Rédigez la suite du texte consacré au réseau social Plaxo, en enchaînant sur sa dernière phrase.
___ Texte à lire ___
Soupirs et plaintes dans l’ensemble de la rédaction. La cause : un nouveau réseau social, Plaxo, qui se manifeste sous la forme des demandes d’adhésion par des collègues, contacts et amis. Déjà qu’il faut une demi-journée pour rester à jour sur LinkedIn, Facebook, MySpace, Ecademy.com, Join2Grow et autres Xing…
Mais c’est précisément l’argument commercial de Plaxo: garder la maîtrise de cette ribambelle de réseaux sociaux. Un coup d’œil rapide sur Wikipedia nous apprend que Plaxo est à l’origine un carnet d’adresses en ligne créé il y a six ans par Sean Parker, le cofondateur du légendaire Napster, Minh Nguyen et deux étudiants ingénieurs, Todd Masonis et Cameron Ring. L’entreprise est établie à Mountain View, Californie, ville jumelée à Hasselt mais qui est plus connue pour être un des centres de la Silicon Valley, avec des entreprises comme LinkedIn, Google et AOL. Plaxo, qui est en fait un précurseur de la folie qui entoure aujourd’hui les réseaux sociaux, a longtemps suscité des interrogations. Mais cette année a été marquée par le grand come-back de l’entreprise.
___ Données disponibles ___
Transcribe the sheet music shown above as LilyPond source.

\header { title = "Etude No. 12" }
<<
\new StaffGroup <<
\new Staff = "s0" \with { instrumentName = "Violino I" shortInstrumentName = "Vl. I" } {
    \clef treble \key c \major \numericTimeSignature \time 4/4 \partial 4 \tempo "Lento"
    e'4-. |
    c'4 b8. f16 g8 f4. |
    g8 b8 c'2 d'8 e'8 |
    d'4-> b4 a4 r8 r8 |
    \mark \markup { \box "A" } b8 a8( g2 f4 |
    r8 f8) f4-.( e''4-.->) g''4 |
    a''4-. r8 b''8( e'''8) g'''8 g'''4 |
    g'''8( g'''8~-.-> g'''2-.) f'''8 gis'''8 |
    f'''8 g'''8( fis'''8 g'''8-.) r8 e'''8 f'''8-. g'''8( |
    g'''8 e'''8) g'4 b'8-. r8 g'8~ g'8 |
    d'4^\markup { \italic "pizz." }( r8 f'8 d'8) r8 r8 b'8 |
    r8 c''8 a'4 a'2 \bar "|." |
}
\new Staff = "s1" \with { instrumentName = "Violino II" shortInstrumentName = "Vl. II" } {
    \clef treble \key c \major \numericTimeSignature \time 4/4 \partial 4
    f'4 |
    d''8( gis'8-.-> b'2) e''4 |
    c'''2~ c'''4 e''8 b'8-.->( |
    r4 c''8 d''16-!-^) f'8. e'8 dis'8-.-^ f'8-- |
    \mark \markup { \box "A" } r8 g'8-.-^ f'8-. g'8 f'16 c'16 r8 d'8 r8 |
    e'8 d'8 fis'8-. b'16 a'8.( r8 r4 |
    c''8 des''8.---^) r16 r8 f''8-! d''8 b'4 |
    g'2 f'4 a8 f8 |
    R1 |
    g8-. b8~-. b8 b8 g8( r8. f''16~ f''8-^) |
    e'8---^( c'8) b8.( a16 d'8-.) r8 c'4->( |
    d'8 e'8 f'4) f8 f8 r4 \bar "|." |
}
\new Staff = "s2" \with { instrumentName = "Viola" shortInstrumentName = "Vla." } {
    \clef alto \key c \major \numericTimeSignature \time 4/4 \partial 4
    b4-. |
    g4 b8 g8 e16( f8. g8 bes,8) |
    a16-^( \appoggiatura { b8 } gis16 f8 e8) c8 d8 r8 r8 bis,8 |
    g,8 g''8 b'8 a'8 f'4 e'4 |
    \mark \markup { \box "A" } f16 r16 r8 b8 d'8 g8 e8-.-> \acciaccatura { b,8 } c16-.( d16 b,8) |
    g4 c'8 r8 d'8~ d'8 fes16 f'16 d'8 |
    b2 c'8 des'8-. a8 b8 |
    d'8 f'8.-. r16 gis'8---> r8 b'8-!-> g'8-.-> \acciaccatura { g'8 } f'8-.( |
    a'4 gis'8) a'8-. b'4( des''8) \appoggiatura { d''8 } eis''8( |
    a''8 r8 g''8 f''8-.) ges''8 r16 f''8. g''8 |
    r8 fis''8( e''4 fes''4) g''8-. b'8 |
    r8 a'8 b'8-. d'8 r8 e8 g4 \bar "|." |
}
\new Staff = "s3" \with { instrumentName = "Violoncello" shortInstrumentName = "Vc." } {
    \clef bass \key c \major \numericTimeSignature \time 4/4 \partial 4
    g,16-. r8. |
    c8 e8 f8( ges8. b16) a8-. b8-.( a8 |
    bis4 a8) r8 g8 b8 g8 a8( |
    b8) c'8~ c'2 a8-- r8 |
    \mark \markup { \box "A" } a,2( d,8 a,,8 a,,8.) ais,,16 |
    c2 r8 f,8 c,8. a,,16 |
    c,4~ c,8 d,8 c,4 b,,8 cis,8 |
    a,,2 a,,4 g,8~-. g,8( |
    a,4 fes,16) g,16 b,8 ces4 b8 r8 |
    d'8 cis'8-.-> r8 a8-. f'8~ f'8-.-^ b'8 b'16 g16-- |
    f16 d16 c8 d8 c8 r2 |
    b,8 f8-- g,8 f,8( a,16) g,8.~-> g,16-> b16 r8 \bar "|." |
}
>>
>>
___
> **Corrigé**:
Au milieu de l’année, Plaxo a en effet annoncé le lancement de Pulse, un service destiné à répondre à l’émiettement des réseaux sociaux. Le service permet ainsi d’intégrer les contenus provenant de nombreuses sources sur le Web social. Les utilisateurs de Plaxo peuvent partager des informations sur leur vie sur le Web et dans les réseaux sociaux de manière sélective avec certains groupes d’utilisateurs, comme les membres de la famille, les amis et les contacts d’affaires. Plaxo s’est également empressée de soutenir l’initiative OpenSocial de Google.
Pulse revêt en réalité deux aspects. Le premier est le fait qu’il pourrait faciliter la vie dans le cyberespace en offrant une vue globale de sa situation. L’autre aspect est plus prosaïquement une question de curiosité et de désire de paraître : savoir qui fait quoi parmi ses contacts, tout en montrant à son propre réseau l’activité que l’on déploie soi-même. En bref, voir et être vu, plus que jamais. À mon avis, Pulse est surtout intéressant sur ce dernier plan. Plaxo n’a d’ailleurs aucune intention de remplacer les autres réseaux sociaux, comme le révèlent leurs propres explications.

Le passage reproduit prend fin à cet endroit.